Vielfältiges Angebot, wachsende Branche
"The Blood" ist eins von unzähligen Femtech-Start-ups, die die Gesundheit von Frauen mit technischen oder Software-Lösungen verbessern wollen. Die Branche wächst rasant. Auf bis zu 55 Milliarden US-Dollar wird der weltweite Femtech-Markt geschätzt, bis 2030 soll sich dieser Wert verdoppeln.
Das Angebot ist vielfältig: Periodenunterwäsche, Nahrungsergänzungsmittel gegen PMS oder Hitzewallungen, Apps für Frauen in den Wechseljahren, mit Kinderwunsch oder Brustkrebs, Fruchtbarkeits- und Zyklustracker. Manches geht stark in den Lifestyle-Bereich, manches wirkt fast, als wäre die Mission, den Gender Data Gap zu schließen, eher Marketing, manches sind echte technologische Innovationen.

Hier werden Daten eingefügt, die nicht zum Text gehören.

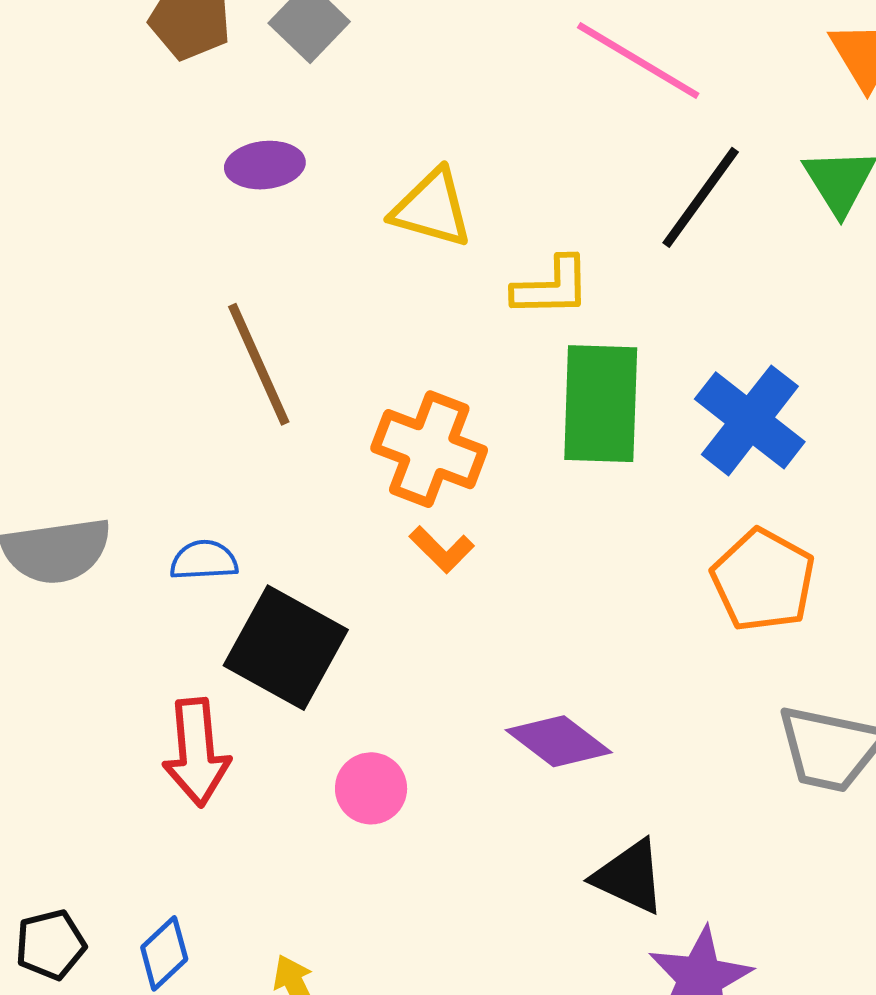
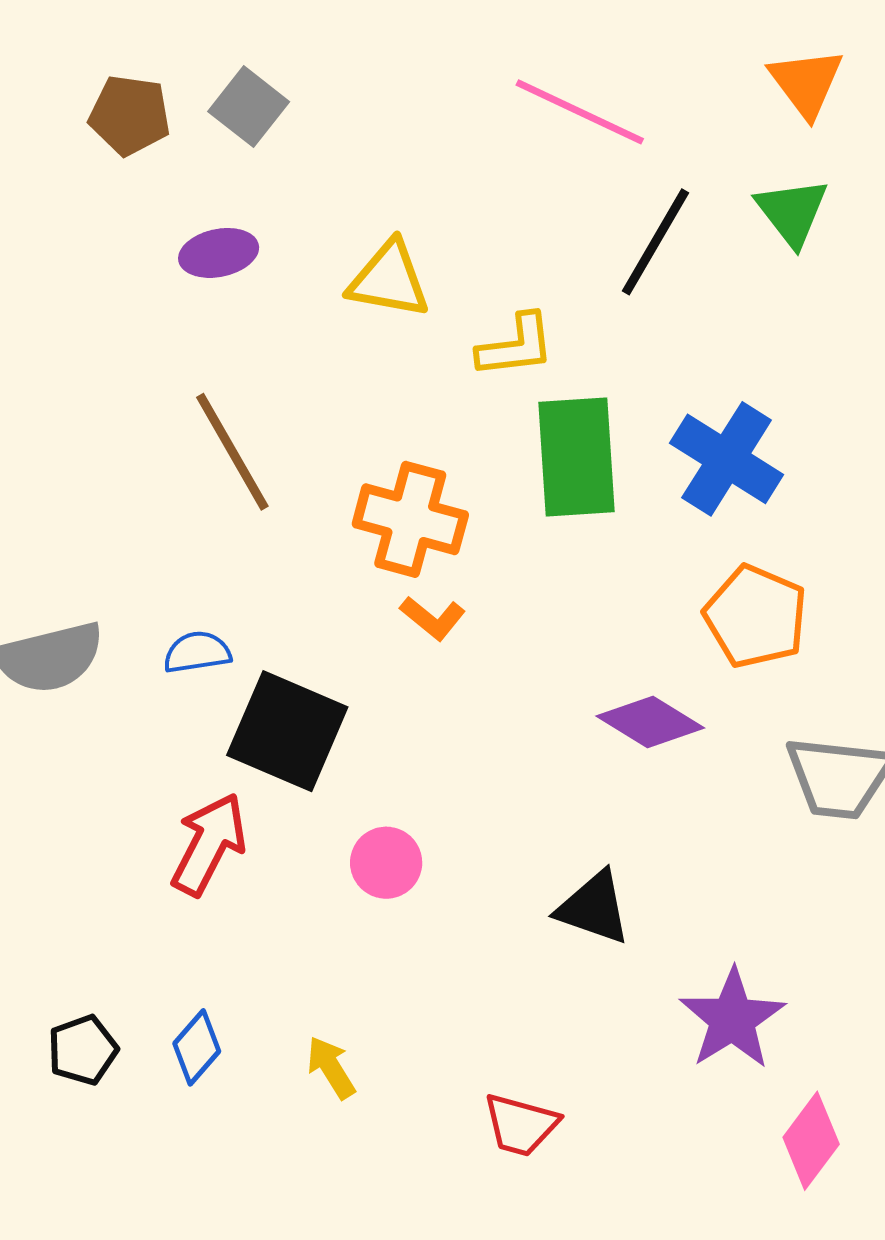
purple diamond: (559, 741) -> (650, 722), moved
red arrow: (196, 752) -> (209, 844), turned -142
black triangle: (629, 877) -> (594, 908), moved

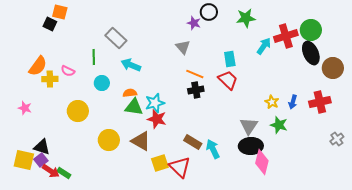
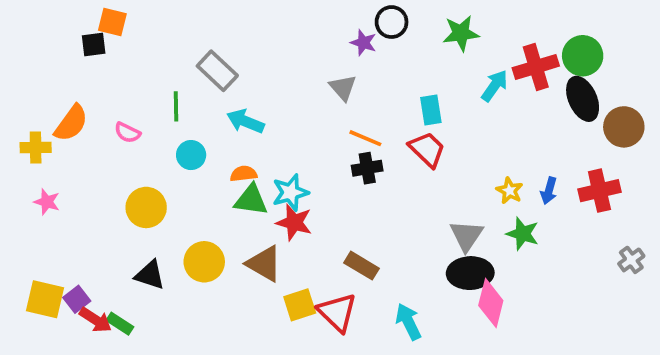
black square: (50, 24) -> (94, 44), turned -32
yellow cross: (50, 79) -> (36, 148), moved
black triangle: (42, 147) -> (150, 275), moved
cyan arrow: (213, 149) -> (408, 322), moved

"Femtech ist eine wirklich tolle Bewegung und generell lässt sich sagen, dass sie die Medizin fairer macht", sagt Dr. Carina Vorisek, Medizinerin und Expertin für digitale Medizin am Berlin Institute of Health. Alles, was Daten von Frauen sammle und dann auch entsprechend nutze, könne schließlich helfen, den Gender Health Gap zu schließen. Gleichzeitig gäbe es aber auch Kritik.
Sexismus in der Gründerwelt
Denn auch wenn 70 Prozent der Start-ups von Frauen (mit-)gegründet werden, erhalten männlich geführte trotzdem mehr Finanzierungskapital. Einen gewissen Sexismus der wiederum überwiegend männlichen Investoren scheint es also auch hier zu geben. Außerdem bedienen die allermeisten Angebote bisher den klassischen Bereich der Frauengesundheit: Menstruation und Fruchtbarkeit.
Große Lücken bestehen aber auch bei Erkrankungen, die beide Geschlechter betreffen. "Ein tolles Beispiel aus diesem Bereich ist ein BH mit Sensoren, die kontinuierlich die Herzaktivität überwachen und die Daten an eine App übermitteln", sagt Carina Vorisek. Noch ist der BH nicht marktreif, aber er könnte nicht nur Frauen nach einem Herzinfarkt helfen, indem er ein erneutes kritisches Ereignis frühzeitig erkennt, sondern auch fehlendes Wissen über die weibliche Biologie von Herz-Kreislauf-Erkrankungen liefern.
"Die Zeit zum Gründen ist momentan gut, weil das Thema viel Aufmerksamkeit bekommt“, sagt Miriam Santer. Von der ersten Förderung, die "The Blood" erhielt, stellten sie eine Molekularbiologin als wissenschaftliche Leiterin ein, inzwischen arbeiten sie mit verschiedenen Kliniken zusammen. Erste Hinweise, dass sich im Menstruationsblut Marker für Endometriose finden lassen, gibt es bereits. Das könnte die Diagnose der Erkrankung, auf die Frauen aktuell durchschnittlich siebeneinhalb Jahre warten, enorm erleichtern, ist aber noch Zukunftsmusik. In diesem Jahr soll zumindest der erste Menstruationsblut-Test auf den Markt kommen. Die Probe wird selbst mit einem speziellen Tampon entnommen und soll dann im Labor auf den Spiegel weiblicher Hormone und verschiedener Vitamine untersucht werden.